Il weekend è stato anche molto divertente, ho riso tanto con mia suocera, al momento impegnata a realizzare nanetti di Biancaneve col ferro da calza per i numerosi nipotini e per resistere alla voglia di fumare. Mia suocera è tipicamente inglese, e relazionarmi con lei mi fa aumentare l’ansia di iniziare una vita lassù. Come tanti inglesi, non possiede elasticità mentale nei confronti di chi parla la sua lingua in modo imperfetto, e spesso mi guarda perplessa e cerca di capire che cosa posso aver detto, finchè Jason interviene e fa da traduttore universale.
L’altra sera per radio sentiamo una canzone dei Doors, e io dico “oh! The Doors!”, lei mi guarda e ride e dice “che ha detto?” “the doors!” rispondo. E lei ride, al che rido anche io, e Jason sbatte la testa contro il muro, per evitare di sbattere quella di sua madre.
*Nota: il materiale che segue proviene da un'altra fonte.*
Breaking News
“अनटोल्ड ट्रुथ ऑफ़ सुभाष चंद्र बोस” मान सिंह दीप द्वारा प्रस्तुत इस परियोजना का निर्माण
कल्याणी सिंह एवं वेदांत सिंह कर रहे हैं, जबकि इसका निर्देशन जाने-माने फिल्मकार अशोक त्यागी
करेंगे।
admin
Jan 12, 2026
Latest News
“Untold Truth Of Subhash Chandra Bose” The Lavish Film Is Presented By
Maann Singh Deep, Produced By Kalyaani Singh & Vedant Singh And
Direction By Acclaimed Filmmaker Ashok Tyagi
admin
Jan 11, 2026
Lei proprio non capiva, poi ho scoperto che la mia pronuncia, che risulta in una specie di “ze dors” è terrificante, e un inglese medio proprio non può capire, nemmeno se in quel momento la radio sta passando proprio una canzone dei Doors. Avrei dovuto dire invece una specie di “tze dooours” con la T pronunciata con la lingua tra i denti e un po’ sputacchiosa (ma non riuscirò MAI a pronunciare decentemente il TH, nemmeno tra 50 anni, me ne sono resa conto, è un suono che non mi appartiene).
Insomma il tutto è finito in un nonsense assurdo, e siamo morti dalle risate, sia per la mia pronuncia che per l’elasticità di Hazel. Rimane il fatto che se troverò lavoro lassù, credo che inizialmente farò tantissime figuracce. Pazienza, non sarò ne la prima ne l’ultima.

Stamattina, dato che l’uscita in fattoria è saltata, ho avuto tempo per disfare lo zaino, mettere in ordine, e riflettere. Nonostante il brutto tempo ho anche realizzato che è il 9 di maggio, che tra meno di 6 settimane sarà il mio compleanno, che l’estate dovrebbe essere alle porte, e che dopo aver perso 20 chili sono ormai 3 anni che non mi schiodo più da dove sono, e quindi sono stufa di temporeggiare.
Quindi mi sono pesata, guardata bene allo specchio, non mi sono risparmiata critiche, e ho reaizzato che:
peso 63 kg, che per 164 cm di altezza sono ancora troppi. Ne devo eliminare 8. Il motivo per cui questi 8 non se ne vanno è che mangio troppo, nonostante tutto.
Quindi, Missvanilla ha deciso di ridurre drasticamente la frutta secca, dolce e oleosa, e di impegnarsi di più con l’attività fisica. Stavolta lo faccio, sul serio!